Also on display were F-16 fighter planes, South Korean FA-50 fighters and K9 howitzers. A US Air Force F-35 roared overhead in a sign Poland was also buying these advanced fighter planes. Polish-made equipment including Krab tracked gun howitzers and Rosomak armoured transporters were also featured.
Tanks with armed soldiers standing inside and saluting roll through the streets. There are crowds behind them and Polish red and white flags are waving off poles
Some 2,000 troops from Poland and other NATO countries took part in the parade as well as 200 military vehicles and other equipment and almost 100 aircraft.
“August 15 is not only an opportunity to pay homage to the heroes of the victorious Battle of Warsaw and to thank contemporary soldiers for defending our homeland,” Defence Minister Mariusz Blaszczak told troops and onlookers who had gathered near the Vistula River.
“It is also a perfect day to show our strength, to show that we have built powerful armed forces that will effectively defend our borders without hesitation,” he said.
Poland’s army has more than 175,000 troops, an increase from approximately 100,000 eight years ago, Duda said.
He also said Poland’s defence budget this year will be a record 137 billion zlotys ($34bn) or some 4 percent of the gross domestic product (GDP), the highest proportion in all of NATO.
“The goal of this huge modernisation is to equip Poland’s armed forces and create such a defence system that no one ever dares attack us, that Polish soldiers will never need to fight,” Duda said, while voicing his respect for the military.

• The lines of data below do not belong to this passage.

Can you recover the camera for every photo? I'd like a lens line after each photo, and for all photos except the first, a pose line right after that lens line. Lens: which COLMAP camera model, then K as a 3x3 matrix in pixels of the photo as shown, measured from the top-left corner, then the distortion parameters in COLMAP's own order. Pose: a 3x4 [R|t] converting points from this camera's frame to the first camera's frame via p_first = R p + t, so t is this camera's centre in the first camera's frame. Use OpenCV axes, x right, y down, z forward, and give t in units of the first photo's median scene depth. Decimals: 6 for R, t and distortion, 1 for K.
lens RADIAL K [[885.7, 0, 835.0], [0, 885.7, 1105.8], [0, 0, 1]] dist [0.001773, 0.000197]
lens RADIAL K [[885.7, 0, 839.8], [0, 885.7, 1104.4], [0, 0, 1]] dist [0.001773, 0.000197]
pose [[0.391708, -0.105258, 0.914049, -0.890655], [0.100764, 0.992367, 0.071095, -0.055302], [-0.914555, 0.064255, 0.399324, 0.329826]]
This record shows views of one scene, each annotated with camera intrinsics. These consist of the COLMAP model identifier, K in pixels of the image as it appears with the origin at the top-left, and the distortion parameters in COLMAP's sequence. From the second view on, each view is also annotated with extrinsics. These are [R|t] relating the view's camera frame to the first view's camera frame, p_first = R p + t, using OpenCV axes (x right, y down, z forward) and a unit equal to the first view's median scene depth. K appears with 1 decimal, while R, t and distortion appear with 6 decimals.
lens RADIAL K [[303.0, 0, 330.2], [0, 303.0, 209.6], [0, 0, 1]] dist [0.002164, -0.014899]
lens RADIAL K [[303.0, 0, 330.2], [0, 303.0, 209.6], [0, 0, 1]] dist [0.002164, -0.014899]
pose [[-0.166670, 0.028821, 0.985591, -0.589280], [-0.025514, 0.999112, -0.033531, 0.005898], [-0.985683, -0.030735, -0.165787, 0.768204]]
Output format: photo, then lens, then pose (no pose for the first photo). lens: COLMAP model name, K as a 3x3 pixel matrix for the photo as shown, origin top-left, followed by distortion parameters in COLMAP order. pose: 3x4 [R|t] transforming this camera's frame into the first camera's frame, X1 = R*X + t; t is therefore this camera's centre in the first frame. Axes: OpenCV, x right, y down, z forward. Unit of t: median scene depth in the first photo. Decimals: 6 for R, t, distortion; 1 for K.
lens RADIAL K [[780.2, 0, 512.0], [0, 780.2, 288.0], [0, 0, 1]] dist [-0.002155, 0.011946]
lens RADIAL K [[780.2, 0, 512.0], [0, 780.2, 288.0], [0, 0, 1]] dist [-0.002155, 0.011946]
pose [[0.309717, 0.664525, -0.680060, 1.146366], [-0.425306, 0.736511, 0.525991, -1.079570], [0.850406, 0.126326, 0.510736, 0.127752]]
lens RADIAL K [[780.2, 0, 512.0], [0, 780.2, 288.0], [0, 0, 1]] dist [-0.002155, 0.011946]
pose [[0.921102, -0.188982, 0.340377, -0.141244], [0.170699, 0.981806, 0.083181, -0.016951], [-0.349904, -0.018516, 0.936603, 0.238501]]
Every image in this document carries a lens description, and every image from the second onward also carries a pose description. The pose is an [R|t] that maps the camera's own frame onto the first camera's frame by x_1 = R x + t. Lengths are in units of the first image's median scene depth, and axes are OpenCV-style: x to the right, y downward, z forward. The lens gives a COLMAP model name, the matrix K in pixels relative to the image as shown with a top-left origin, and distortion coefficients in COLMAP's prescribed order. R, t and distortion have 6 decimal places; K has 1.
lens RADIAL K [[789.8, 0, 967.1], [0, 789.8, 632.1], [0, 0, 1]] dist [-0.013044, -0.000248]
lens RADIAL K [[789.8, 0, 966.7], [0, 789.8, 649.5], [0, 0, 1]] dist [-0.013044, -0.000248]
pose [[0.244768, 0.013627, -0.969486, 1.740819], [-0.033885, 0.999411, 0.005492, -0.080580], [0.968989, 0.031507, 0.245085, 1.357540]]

Responding to criticism that Poland, a nation of some 37 million, was taking out huge loans to make the purchases, Duda said: “We cannot afford to be idle. This is why we are strengthening our armed forces here and now.”
“The security of Poles is priceless,” he added.
An international journalist Osama Bin Javaid, reporting from Warsaw, said that more than 100 years since the war with Soviet forces, “a shadow of war” looms once again on Poland’s borders.
“And that is why the government continues to tell its people that it needs a strong, powerful army,” he said.
Since Russia launched its full-scale invasion of Ukraine in February 2022, Poland’s conservative government has focused on strengthening the armed forces and spent more than $16bn on tanks, missile interceptor systems and fighter jets, many bought from the US and South Korea.
Poland has a border to the east with the Russian enclave of Kaliningrad; with Lithuania, a fellow NATO member; and with Russia’s key ally Belarus as well as with Ukraine.
Military upgrades have bolstered Poland’s defence capabilities and some items replaced Soviet- and Russian-made equipment that Poland provided to Ukraine in its fight against Russia.
Poland is building one of Europe’s strongest armies to beef up deterrence against potential aggressors and has increased the number of troops to some 10,000 along its border with Belarus, where it has also built a wall to stop migrants arriving from that direction.